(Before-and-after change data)
[Start of section]

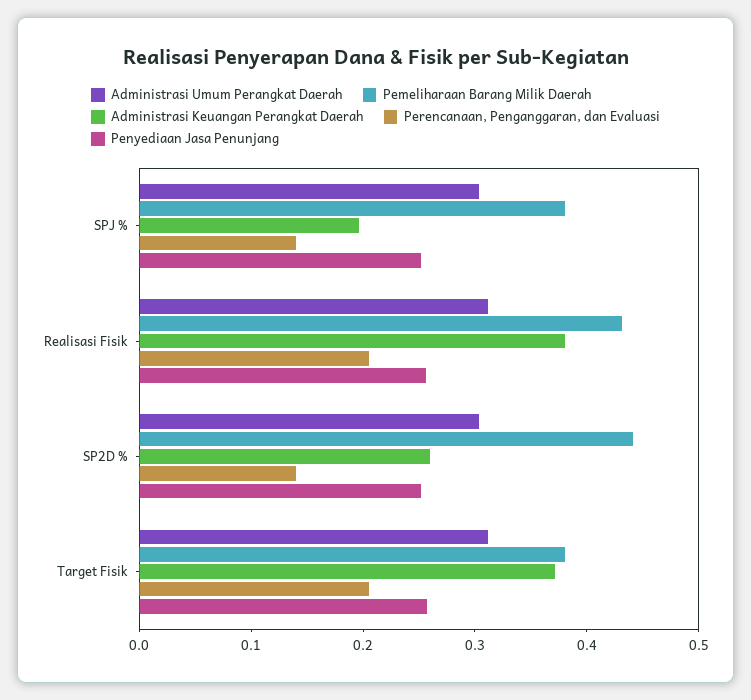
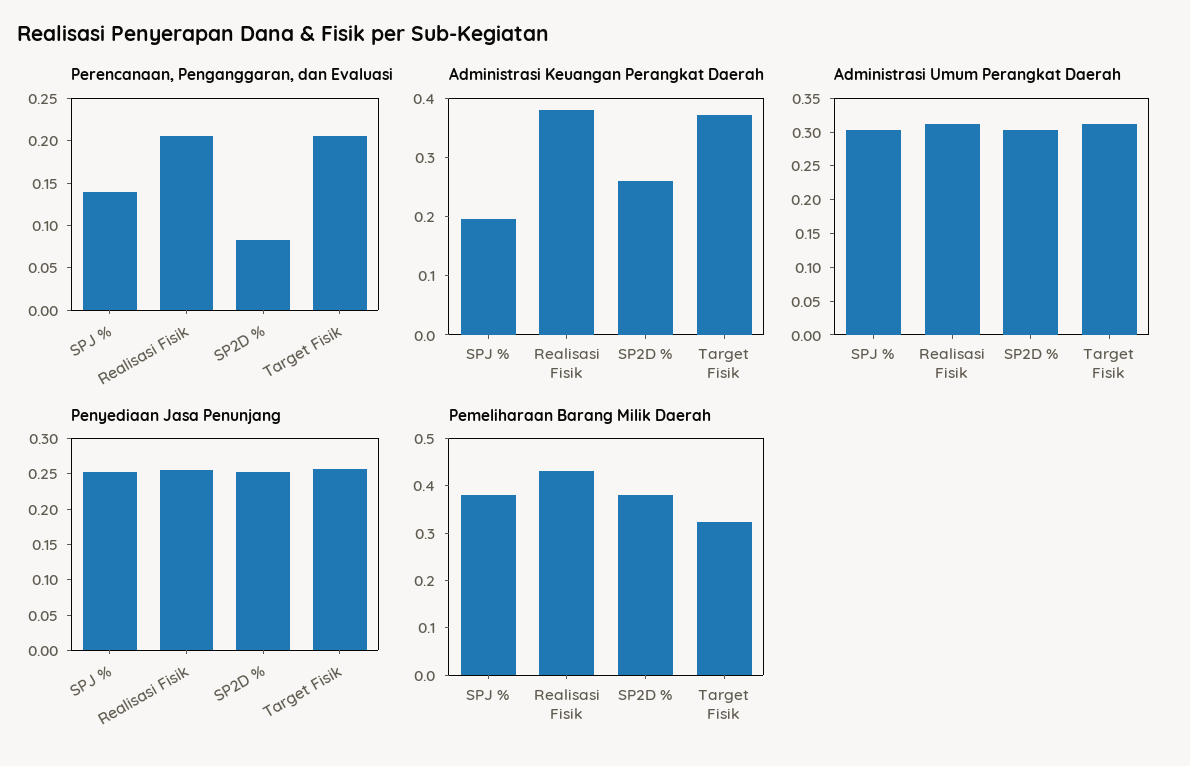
  {
    "Administrasi Umum Perangkat Daerah": {
      "SPJ %": 0.3,
      "Realisasi Fisik": 0.32,
      "SP2D %": 0.3,
      "Target Fisik": 0.32
    },
    "Pemeliharaan Barang Milik Daerah": {
      "SPJ %": 0.38,
      "Realisasi Fisik": 0.44,
-     "SP2D %": 0.44,
+     "SP2D %": 0.38,
-     "Target Fisik": 0.38
+     "Target Fisik": 0.32
    },
    "Administrasi Keuangan Perangkat Daerah": {
      "SPJ %": 0.2,
      "Realisasi Fisik": 0.38,
      "SP2D %": 0.26,
      "Target Fisik": 0.38
    },
    "Perencanaan, Penganggaran, dan Evaluasi": {
      "SPJ %": 0.14,
      "Realisasi Fisik": 0.21,
-     "SP2D %": 0.14,
+     "SP2D %": 0.08,
      "Target Fisik": 0.21
    },
    "Penyediaan Jasa Penunjang": {
      "SPJ %": 0.26,
      "Realisasi Fisik": 0.26,
      "SP2D %": 0.26,
      "Target Fisik": 0.26
    }
  }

[End of section]

AIM OF THE EXERCISE: Repeat the data exactly as given. Keep every picture out of the copy.

RESPONSE AREA:
  {
    "Administrasi Umum Perangkat Daerah": {
      "SPJ %": 0.3,
      "Realisasi Fisik": 0.32,
      "SP2D %": 0.3,
      "Target Fisik": 0.32
    },
    "Pemeliharaan Barang Milik Daerah": {
      "SPJ %": 0.38,
      "Realisasi Fisik": 0.44,
-     "SP2D %": 0.44,
+     "SP2D %": 0.38,
-     "Target Fisik": 0.38
+     "Target Fisik": 0.32
    },
    "Administrasi Keuangan Perangkat Daerah": {
      "SPJ %": 0.2,
      "Realisasi Fisik": 0.38,
      "SP2D %": 0.26,
      "Target Fisik": 0.38
    },
    "Perencanaan, Penganggaran, dan Evaluasi": {
      "SPJ %": 0.14,
      "Realisasi Fisik": 0.21,
-     "SP2D %": 0.14,
+     "SP2D %": 0.08,
      "Target Fisik": 0.21
    },
    "Penyediaan Jasa Penunjang": {
      "SPJ %": 0.26,
      "Realisasi Fisik": 0.26,
      "SP2D %": 0.26,
      "Target Fisik": 0.26
    }
  }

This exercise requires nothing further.